Chevrolet Volt and battery replica (Photo by John F. Martin for General Motors)

A Chevrolet Volt and replica of the t-shaped battery pack (Photo by John F. Martin for General Motors)

The U.S. Department of Energy (DoE) today released its first Quadrennial Technology Review report, an assessment of the Department’s technology research and development portfolios. The report urges the department to focus its R&D more on transportation than stationary energy production, grid modernization, and technologies closer to fruition than is now often the case.

The report outlined six major strategies to address the nation’s energy challenges, three each under stationary and transportation technologies:

– Stationary: Increase building and industrial efficiency, Modernize the grid, Deploy clean energy

– Transport: Increase vehicle efficiency, Electrify the vehicle fleet, Deploy alternative hydrocarbon fuels.

The report notes that DoE is under-invested in transportation compared to stationary technologies.
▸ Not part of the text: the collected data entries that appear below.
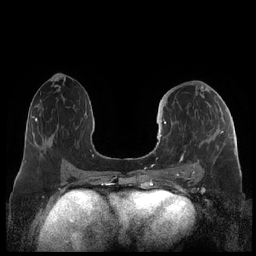
Breast MRI (dynamic contrast-enhanced), one axial slice; position 104 of 248 along the scan axis; dynamic contrast-enhanced series, time point 2 of 7 at this slice position (early post-contrast); 1.5 T; TE 1.9 ms, TR 4.1 ms; 0.8 mm slice thickness; 256 × 256 image matrix, field of view 340 × 340 mm. Female patient.
Annotated regions visible in this slice (semi-automatically segmented with operator editing):
- enhancing-tissue mask used for the functional tumour volume (all voxels passing the contrast-enhancement thresholds inside the analysis volume; usually the tumour): bounding box [x1, y1, x2, y2] px = [160, 119, 223, 176]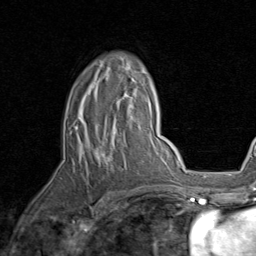
Breast MRI, one axial slice. Position 56 of 80 along the scan axis. Cropped to one breast. Dynamic contrast-enhanced series, time point 2 of 8 at this slice position (early post-contrast). 1.5 T. TE 1.7 ms, TR 4.5 ms. 256 × 256 image matrix, field of view 180 × 180 mm. Female patient.
Annotated regions visible in this slice (semi-automatic segmentation, software-assisted and operator-edited):
- enhancing-tissue mask used for the functional tumour volume (all voxels passing the contrast-enhancement thresholds inside the analysis volume; usually the tumour): box from (x=70, y=58) to (x=139, y=199) px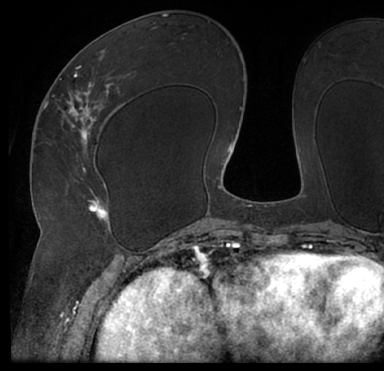
Breast MRI (dynamic contrast-enhanced), one axial slice. Slice 38 of 66 in the series (ordered by position). Cropped to one breast. Dynamic contrast-enhanced series, time point 2 of 7 at this slice position (early post-contrast). 1.5 T. TE 3 ms, TR 6.2 ms. 2.4 mm slice thickness. 384 × 371 image matrix, field of view 247 × 239 mm. Female patient.
Structures marked on this image (semi-automatic segmentation, software-assisted and operator-edited):
- enhancing-tissue mask used for the functional tumour volume (all voxels passing the contrast-enhancement thresholds inside the analysis volume; usually the tumour): bounding box (x1, y1, x2, y2) in pixels: (13, 39, 384, 205)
It sees increasing vehicle efficiency as the most promising short-term opportunity in transportation, followed by electrification of the light vehicle fleet. DoE plans to develop separate technology plans for light and heavy-duty vehicles, but the report notes that the department will support biofuels where electrification is not feasible: heavy-duty vehicles, marine, and air transport.

The review emphasizes the role stationary energy sources play in the nation’s economic standing, and points out the potential payoff in economic competitiveness from greater efficiency of homes and businesses. DoE likewise plans to focus on reducing the costs of low-carbon energy, with policies such as a federal clean energy standard.

The report says DoE has under-invested in grid modernization, specifying potential targets such as data communications, modeling, sensing, power electronics, and storage technologies. The department intends to use its central convening authority to achieve greater coherence in what it calls “highly fragmented regulatory framework comprised of states, local governments, utilities, and grid operators.”

The reviewers acknowledge the difficulty in finding a balance between R&D to answer questions with an immediate payoff and research on issues with returns that can stretch over decades. The report notes, however, that DoE has put too much research effort into “technologies that are multiple generations away from practical use” instead of relevant research that can influence the private sector in the nearer term.

The quadrennial technology review, says DoE, was designed as a step toward a multi-year overall energy review that covers all federal agencies and bringing in economic and policy perspectives. It also should serve as a guide for annual budget planners.